Submitted: November 2, 2020
Published: 2016-12-31

Abstract

Mechanical harvesting of plum fruit cuts drastically costs of production. ‘Elena’ plum trees were planted, at a high density (4 × 1.0 m and 4 × 1.5 m) and trained to
a horizontal canopy. The trees, trellised on wires 1 m above the ground, created a continuous, open-texture, fruit-bearing horizontal surface, 2 × 200 m long. Plum trees planted at the distance 4 × 1.5 m and 4 × 2.0 m trained to the standard leader tree served as the control. In the fifth to seventh year from planting (2012–2014), plums from the horizontal canopy were harvested with a tractor-driven, canopy-contact harvester. Fruits from the standard leader trees, having a height of 2.8 m, were harvested with a self-propelled canopy-contact straddle harvester. The mean volume of a horizontally trained tree was 3.6 m3, compared with 7.4 m3 of a standard leader tree. The efficiency of mechanical fruit harvesting of control trees was 40 times higher than of hand picking. The efficiency of fruit harvesting of horizontal canopy trees was 25 times higher than of hand harvesting.

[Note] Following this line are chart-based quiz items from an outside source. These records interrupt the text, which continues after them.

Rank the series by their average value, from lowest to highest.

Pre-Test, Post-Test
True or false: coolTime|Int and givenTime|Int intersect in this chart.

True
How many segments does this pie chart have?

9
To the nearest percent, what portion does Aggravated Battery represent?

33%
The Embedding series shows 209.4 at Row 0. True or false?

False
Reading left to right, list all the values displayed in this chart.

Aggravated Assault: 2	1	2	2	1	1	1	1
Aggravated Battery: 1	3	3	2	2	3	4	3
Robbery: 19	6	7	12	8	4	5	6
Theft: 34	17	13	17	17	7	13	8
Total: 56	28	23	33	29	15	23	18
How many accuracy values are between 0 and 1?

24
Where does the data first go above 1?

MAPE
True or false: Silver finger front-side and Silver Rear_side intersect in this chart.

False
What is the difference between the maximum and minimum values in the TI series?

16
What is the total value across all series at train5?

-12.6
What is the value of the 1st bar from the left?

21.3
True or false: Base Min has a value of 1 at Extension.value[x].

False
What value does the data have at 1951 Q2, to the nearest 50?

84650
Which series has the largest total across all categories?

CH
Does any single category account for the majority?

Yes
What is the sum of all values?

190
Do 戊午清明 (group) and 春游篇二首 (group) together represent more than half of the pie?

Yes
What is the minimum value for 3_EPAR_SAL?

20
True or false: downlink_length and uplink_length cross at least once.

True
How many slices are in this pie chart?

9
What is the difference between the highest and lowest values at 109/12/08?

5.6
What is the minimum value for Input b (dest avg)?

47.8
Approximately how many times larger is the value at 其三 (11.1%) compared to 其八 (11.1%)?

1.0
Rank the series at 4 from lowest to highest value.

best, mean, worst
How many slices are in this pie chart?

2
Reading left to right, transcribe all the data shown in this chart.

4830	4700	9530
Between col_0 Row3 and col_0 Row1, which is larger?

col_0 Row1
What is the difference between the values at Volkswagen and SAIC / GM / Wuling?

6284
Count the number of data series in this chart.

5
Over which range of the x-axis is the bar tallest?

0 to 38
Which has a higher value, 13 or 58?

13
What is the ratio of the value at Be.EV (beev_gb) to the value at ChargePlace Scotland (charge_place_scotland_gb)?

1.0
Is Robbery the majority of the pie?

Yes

The effectiveness of fruit collecting of standard leader trees was 86–94% against horizontal canopies 72–80%. Plums harvested with the small tractor-driven harvester were of good quality. After grading, 80% of them were suitable for the fresh market. Plums harvested with the large straddle harvester were of medium quality. After grading only 50% of them were suitable as dessert fruits.